About 10 years ago, a team of researchers in Arizona conducted a study to see how fast a virus can spread inside an average workspace. The team placed a nonpathogenic virus on the door to an open office, a floor with central seating—in this case partly divided by cubicles and individual offices—with 80 employees. Open offices, introduced in the 1960s, were in theory intended to increase hard-to-quantify things like collaboration and creativity. Viral spread, on the other hand, is pretty straightforward. Within four hours, over 50% of the commonly touched surfaceshad been contaminated. By the end of the day, every surface they tested had some trace of the virus, from the coffee pots to bathrooms, other handles, and the break room.
“People are aware of the risk of germs in the restroom, but areas like break rooms have not received the same degree of attention,” said microbiologist Charles Gerba, who aided the study, in 2012. “Contamination can be spread throughout the workplace when office workers heat up lunch, make coffee, or simply type on their keyboards.”
Since the 1980s, survey data has shown that workers find the open office to be stressful, but a generational crisis is turning that unease into revulsion. And that was before “breathing room” came to be deployed literally in American life. As states begin to contemplate lifting stay-at-home orders months into the pandemic, the researchers’ observations about office life have never been more relevant. But it’s a certain type of open office, the panopticon-like floors where workers are practically forced to violate social distancing, drawing the most reflexive disgust. Rumors abound that tech companies are buying up plexiglass to use as barriers in open spaces, and the remote work so many employees have spent the last two months practicing has never been as attractive.
A few years ago, Ethan Bernstein, an associate professor at the Harvard Business School, realized that most of what we knew about the widespread distaste for open offices didn’t address whether or not an open office did actually lead to more measurable collaboration. Using modern tools—sensors, cameras, and software to analyze digital communications—he and a research team planned to figure out what happens when a team transitions from cubicles and self-contained offices to a completely open floor plan.
He wasn’t surprised to see that people were talking less. “In the open offices I’d seen before, unless it’s a newsroom or a factory floor, they’re usually pretty quiet,” Bernstein said. “I knew the result might be counterintuitive, but I was surprised by how significant the change was.” In the office his team observed, employees’ use of email, instant message, and other digital forms of communication measurably increased, while their face-to-face interactions fell by 70%. He theorized that moving to a more public-feeling setup changes the dominant social norms drastically, prompting employees to avoid spontaneous conversation and switch to modes of communication that keep the workspace silent.
These changes often come alongside expanded amenities or updated design, so they don’t seem so dire. But the bottom was bound to fall out of an economy that competed for young employees with snacks rather than wage increases. The open office now feels symbolic of two bygone eras—a booming economy, and a world that could afford to think less about viral spread than many other concerns. But the open office has already persisted through multiple recessions and aesthetic shifts, and if history is any guide, it will outlast this one too.
“In many cases, open offices are still the cheapest way to fit the most people into a given area with the least discomfort.”
That was Timothy K. Smith for the Wall Street Journal in 1985, documenting a return to walls and partitions 10 years into the 1970s open-office revolution. He mentions the experience of Hewlett-Packard in the years after they opened up their office.
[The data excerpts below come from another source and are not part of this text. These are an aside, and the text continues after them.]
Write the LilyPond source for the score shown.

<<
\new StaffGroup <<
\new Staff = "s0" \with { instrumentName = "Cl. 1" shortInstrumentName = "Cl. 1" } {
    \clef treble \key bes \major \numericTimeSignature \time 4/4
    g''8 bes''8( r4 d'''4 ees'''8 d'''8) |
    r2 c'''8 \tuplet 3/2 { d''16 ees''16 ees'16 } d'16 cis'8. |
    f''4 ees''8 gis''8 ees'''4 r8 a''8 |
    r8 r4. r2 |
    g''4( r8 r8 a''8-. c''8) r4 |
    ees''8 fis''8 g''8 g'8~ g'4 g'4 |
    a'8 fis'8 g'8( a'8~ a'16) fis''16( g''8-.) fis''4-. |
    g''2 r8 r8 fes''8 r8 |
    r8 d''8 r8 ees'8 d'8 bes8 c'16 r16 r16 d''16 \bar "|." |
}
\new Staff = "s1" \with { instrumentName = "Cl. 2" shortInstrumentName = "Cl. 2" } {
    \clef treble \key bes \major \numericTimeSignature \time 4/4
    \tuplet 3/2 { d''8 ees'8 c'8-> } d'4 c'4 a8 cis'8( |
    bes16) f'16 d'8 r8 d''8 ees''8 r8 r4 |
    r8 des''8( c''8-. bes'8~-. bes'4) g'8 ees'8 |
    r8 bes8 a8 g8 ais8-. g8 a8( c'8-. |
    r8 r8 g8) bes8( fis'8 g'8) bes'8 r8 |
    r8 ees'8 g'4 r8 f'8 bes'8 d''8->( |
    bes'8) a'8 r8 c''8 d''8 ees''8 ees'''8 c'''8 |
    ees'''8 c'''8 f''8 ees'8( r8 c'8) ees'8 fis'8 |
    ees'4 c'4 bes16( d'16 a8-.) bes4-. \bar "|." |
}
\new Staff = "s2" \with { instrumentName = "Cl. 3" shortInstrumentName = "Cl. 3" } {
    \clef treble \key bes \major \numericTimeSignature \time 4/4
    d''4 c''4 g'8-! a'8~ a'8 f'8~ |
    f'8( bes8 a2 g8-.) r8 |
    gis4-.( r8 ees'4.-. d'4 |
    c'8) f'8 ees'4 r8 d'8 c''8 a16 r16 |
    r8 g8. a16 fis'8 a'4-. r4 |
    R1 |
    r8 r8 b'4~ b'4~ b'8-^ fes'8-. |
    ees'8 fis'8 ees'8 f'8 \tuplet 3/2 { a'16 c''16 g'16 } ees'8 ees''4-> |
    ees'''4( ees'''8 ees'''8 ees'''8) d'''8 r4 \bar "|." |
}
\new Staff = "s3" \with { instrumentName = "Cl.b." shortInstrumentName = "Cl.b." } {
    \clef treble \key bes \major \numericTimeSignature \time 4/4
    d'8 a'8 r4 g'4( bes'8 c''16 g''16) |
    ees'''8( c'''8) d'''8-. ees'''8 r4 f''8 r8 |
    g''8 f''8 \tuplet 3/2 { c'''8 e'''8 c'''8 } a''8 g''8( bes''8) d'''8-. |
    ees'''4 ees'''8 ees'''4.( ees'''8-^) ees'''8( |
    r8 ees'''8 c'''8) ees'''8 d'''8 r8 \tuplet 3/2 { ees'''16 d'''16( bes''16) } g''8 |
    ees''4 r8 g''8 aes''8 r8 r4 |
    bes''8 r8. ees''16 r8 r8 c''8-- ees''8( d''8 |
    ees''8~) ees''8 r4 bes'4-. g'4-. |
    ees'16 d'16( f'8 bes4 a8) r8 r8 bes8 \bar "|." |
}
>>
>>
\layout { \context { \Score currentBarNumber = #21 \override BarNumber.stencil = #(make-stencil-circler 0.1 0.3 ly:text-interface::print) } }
The workers were startled by the noise, to the point that their corporate nurse began handing out earplugs. They added back partitions and cubicles over the course of the next decade—first three-feet high, according to one employee who spoke to Smith, then higher—but the company’s commitment to the philosophy was unchanged, and they never went all the way back.
From the beginning, open offices were intended to be flexible and contain a mix of public and private spaces. In the early 1960s, Robert Propst, the head of research at Herman Miller, set off to design a new type of office furniture, though he had never worked in a traditional office himself. After interviewing white-collar workers in various fields, he came up with an idea that would do away with walls altogether. The company called it the Action Office System, and conceived of it as a three-pronged modular system composed of vertical panels, work surfaces, and filing cabinets.
There were plenty of ways you could organize the Herman Miller system, but people defaulted to four padded walls, and thus the cubicle was born. Though Propst wrote at length about the philosophical goals of change and project-oriented offices, the system was also a technological breakthrough. By threading electrical wire through fabric and metal barriers, he made it possible to avoid complex wiring work when setting up an office with electric technology, and the savings were real. Even companies that weren’t interested in creativity or flexibility saw a financial advantage in getting rid of their walls, and cubicles became a stepping stone on the way to increasingly open workspaces stuffed with more and more employees.